Questions to answer
1: According to the passage on Social Security checks, roughly what percentage of a retiree's pre-retirement salary do typical Social Security benefits replace?
2: From the passage on Social Security checks, reproduce word for word the stretch from "Retirees across the" through "rates alongside inflation.".

Given passage
Sneaky Reasons Your Social Security Check Is Lower Than Expected

Retirees across the United States eagerly await their Social Security check each month. The average monthly benefit came out to just under $2,000 in January 2024, and typical Social Security benefits serve to replace roughly 40% of a retirees pre-retirement salary. Considering that the typical retiree will need about 80% of their pre-retirement income to maintain their existing lifestyle, it's safe to say that Social Security benefits form a significant portion of most retirees' overall funding plans. Unfortunately, even though Social Security benefits are critically important for millions of older Americans, it's fairly easy to miscalculate the benefit amount you are set to receive. You might also see that benefit figure change from year to year as a result of external factors beyond the annual COLA rate, which typically increases benefit payout rates alongside inflation.

Dataset entries
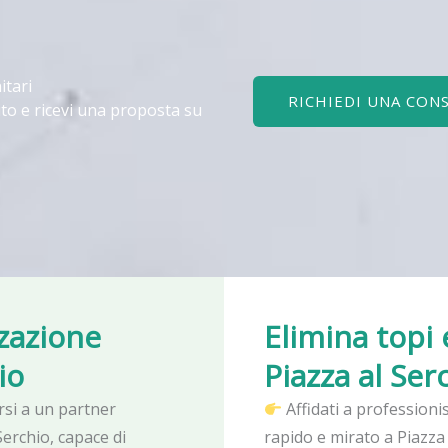
itari
RICHIEDI UNA CON
to e ricevi una proposta su
zzazione
Elimina topi 
io
Piazza al Ser
arsi a un partner
Affidati a professioni
Serchio, capace di
rapido e mirato a Piazza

Solutions to each task
1: Roughly 40%.

2:
Retirees across the United States eagerly await their Social Security check each month. The average monthly benefit came out to just under $2,000 in January 2024, and typical Social Security benefits serve to replace roughly 40% of a retirees pre-retirement salary. Considering that the typical retiree will need about 80% of their pre-retirement income to maintain their existing lifestyle, it's safe to say that Social Security benefits form a significant portion of most retirees' overall funding plans. Unfortunately, even though Social Security benefits are critically important for millions of older Americans, it's fairly easy to miscalculate the benefit amount you are set to receive. You might also see that benefit figure change from year to year as a result of external factors beyond the annual COLA rate, which typically increases benefit payout rates alongside inflation.